▶ DATA FOR PROCESSING
>>>

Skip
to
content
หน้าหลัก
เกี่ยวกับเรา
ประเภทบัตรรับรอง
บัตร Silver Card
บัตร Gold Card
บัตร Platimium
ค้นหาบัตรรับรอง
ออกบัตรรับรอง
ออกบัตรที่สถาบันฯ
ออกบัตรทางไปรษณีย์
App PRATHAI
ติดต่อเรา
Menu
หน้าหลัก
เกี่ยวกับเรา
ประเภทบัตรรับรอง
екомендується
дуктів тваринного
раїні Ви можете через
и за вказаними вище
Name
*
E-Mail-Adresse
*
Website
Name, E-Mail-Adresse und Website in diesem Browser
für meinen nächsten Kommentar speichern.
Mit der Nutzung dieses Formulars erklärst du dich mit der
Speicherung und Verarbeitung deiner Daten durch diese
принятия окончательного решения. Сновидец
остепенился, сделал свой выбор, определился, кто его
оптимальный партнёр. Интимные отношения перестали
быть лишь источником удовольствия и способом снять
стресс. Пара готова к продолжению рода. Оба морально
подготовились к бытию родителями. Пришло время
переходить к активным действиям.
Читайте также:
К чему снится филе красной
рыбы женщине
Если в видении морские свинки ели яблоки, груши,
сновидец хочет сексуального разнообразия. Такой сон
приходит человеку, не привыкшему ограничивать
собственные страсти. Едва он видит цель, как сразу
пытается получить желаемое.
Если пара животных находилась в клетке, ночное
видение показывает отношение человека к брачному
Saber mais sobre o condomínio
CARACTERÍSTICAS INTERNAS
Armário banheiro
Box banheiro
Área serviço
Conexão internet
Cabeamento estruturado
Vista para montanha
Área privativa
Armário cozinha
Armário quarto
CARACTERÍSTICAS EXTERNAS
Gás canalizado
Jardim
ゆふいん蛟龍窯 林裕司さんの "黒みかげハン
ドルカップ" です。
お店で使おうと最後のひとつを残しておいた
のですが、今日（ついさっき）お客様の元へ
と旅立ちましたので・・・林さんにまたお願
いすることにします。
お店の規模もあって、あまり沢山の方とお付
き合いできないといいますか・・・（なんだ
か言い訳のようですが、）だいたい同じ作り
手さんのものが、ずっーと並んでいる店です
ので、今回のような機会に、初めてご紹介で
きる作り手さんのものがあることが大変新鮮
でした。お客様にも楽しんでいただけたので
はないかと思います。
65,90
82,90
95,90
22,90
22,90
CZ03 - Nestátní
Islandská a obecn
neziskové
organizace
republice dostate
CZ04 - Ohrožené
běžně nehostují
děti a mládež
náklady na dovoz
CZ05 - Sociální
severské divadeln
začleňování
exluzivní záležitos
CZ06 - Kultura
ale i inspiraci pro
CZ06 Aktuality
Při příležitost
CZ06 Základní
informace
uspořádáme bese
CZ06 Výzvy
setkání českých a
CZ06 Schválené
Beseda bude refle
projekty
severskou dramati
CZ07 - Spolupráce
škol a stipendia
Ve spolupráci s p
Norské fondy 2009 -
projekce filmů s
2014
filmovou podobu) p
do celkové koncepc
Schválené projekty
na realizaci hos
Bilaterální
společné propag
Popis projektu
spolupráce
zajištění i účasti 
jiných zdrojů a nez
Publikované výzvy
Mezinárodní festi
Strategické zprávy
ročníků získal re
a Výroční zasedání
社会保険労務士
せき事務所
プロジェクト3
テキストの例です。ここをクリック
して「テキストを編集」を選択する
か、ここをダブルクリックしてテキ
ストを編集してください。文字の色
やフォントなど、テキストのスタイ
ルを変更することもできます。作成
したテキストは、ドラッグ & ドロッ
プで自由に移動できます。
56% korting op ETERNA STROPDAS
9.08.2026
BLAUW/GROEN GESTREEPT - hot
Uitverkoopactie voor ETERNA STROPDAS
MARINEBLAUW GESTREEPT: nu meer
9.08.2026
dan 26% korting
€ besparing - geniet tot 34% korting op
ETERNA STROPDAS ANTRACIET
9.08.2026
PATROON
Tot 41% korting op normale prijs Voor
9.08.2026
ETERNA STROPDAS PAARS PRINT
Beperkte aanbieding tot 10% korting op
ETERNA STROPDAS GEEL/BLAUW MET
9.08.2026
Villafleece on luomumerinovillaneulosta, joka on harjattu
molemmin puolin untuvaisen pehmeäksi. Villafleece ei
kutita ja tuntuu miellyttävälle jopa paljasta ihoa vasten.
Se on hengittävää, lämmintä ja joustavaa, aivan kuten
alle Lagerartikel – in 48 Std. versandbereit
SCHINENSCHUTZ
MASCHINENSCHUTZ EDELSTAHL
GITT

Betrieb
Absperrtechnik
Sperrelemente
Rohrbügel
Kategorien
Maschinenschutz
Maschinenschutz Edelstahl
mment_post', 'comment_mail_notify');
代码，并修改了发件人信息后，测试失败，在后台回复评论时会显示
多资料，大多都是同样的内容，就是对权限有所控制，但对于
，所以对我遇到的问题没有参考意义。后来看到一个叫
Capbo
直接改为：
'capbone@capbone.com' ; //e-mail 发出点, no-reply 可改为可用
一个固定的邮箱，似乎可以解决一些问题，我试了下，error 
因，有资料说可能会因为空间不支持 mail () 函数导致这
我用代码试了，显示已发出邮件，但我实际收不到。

<<<

▶ DESCRIPTION OF THE TASK
Lines before the one containing "发出点, no-reply 可改为可用" stay out; reproduce that line and all the lines after it, through the end of the listing, exactly.

▶ ANSWER AREA
'capbone@capbone.com' ; //e-mail 发出点, no-reply 可改为可用
一个固定的邮箱，似乎可以解决一些问题，我试了下，error 
因，有资料说可能会因为空间不支持 mail () 函数导致这
我用代码试了，显示已发出邮件，但我实际收不到。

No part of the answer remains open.